I have read that Euphoria's native encoding is UTF-32.

  • Euphoria does not use Unicode at all.
  • If by the term "native encoding" you mean what does it allow source code to be encoded in, then the answer is no. Euphoria source code files must be in ASCII encoding.
  • Euphoria's sequences are a 'good fit' to be used for UTF-32 encoding because there would be a one-to-one correspondence between code points and atoms, and absolutely nothing in Euphoria would need to be changed with respect to using sequence to store UTF-32 strings in RAM.
Nevla said...

I am not very familiar with the different encodings, so I have to ask: will a text encoded and saved with Euphoria's UTF-32 be readable in a UTF-8 environment?

No it would not. And that has nothing to do with Euphoria. It doesn't matter how a UTF-32 text file was created, because if a program reading it expected UTF-8 then it would fail. UTF-32 and UTF-8 are not interchangable. In UTF-32, characters are all 4 bytes long, whereas in UTF-8, characters can be 1, 2 or 4 bytes long - in the same string.

Nevla said...

Also, is Euphoria able to read, process and save texts encoded with UTF-8?

Technically yes, except that the required functions to do this are not currently in the standard library.

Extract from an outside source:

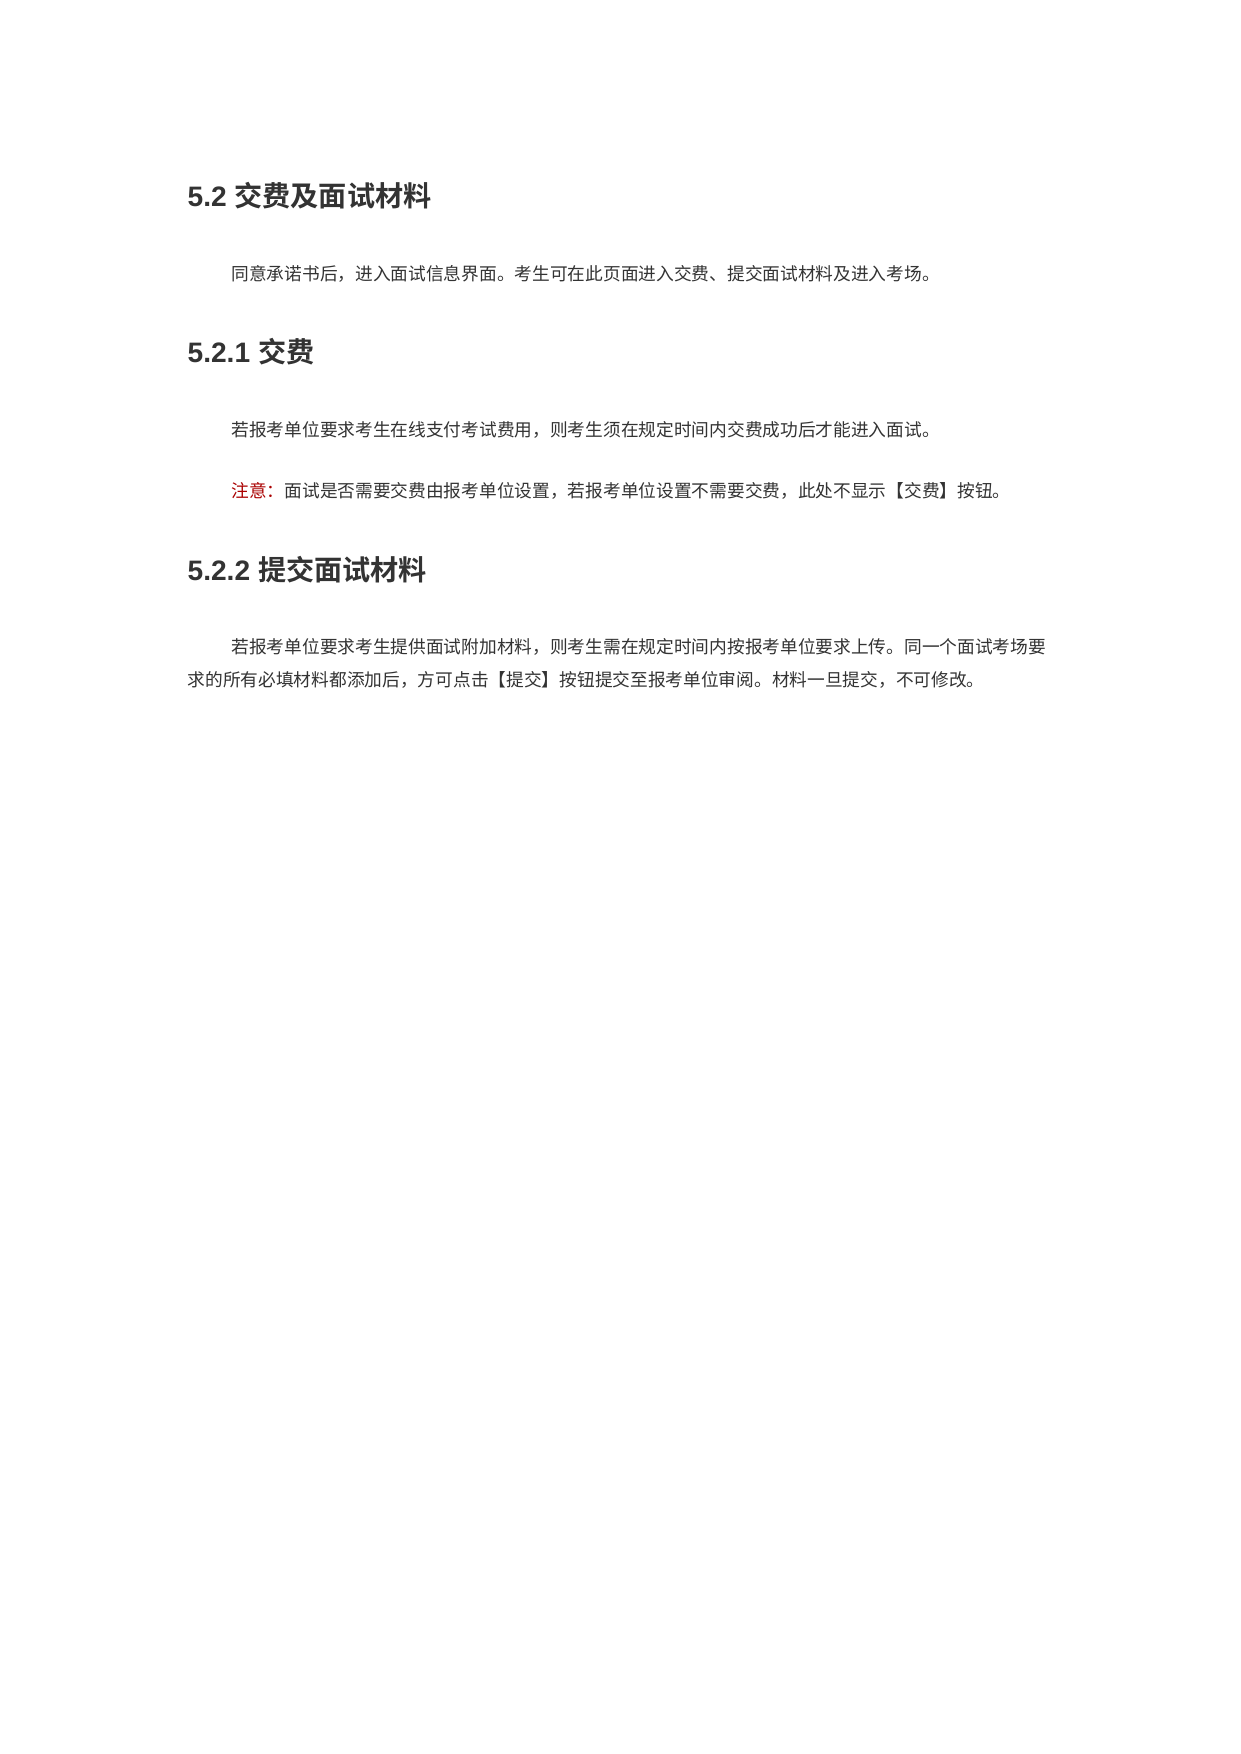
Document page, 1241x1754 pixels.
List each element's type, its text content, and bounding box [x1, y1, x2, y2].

They have been written, just not added to the library yet.

Nevla said...

Personally I don't have any particular requirements, apart for the support of non-English languages. I am only concerned that using different encodings may cause compatibility problems.

Yes, using different encodings can cause problems.

My 'rule-of-thumb' is to use UTF-32 internally, meaning that strings in RAM are stored as UTF-32 and all processing (comparing, sorting, searching, manipulating, etc...) of these strings is done using UTF-32, and use UTF-8 or UTF-16 externally, depending on what is going to read the text once it has left the program. UTF-8 for text files is good because it uses less disk space, and UTF-8 is suitable for User Interface text in Linux systems, and UTF-16 is suitable for UI text in Windows systems. For text being sent over the Internet, you probably should use UTF-8 but it depends on what the receiving system expects.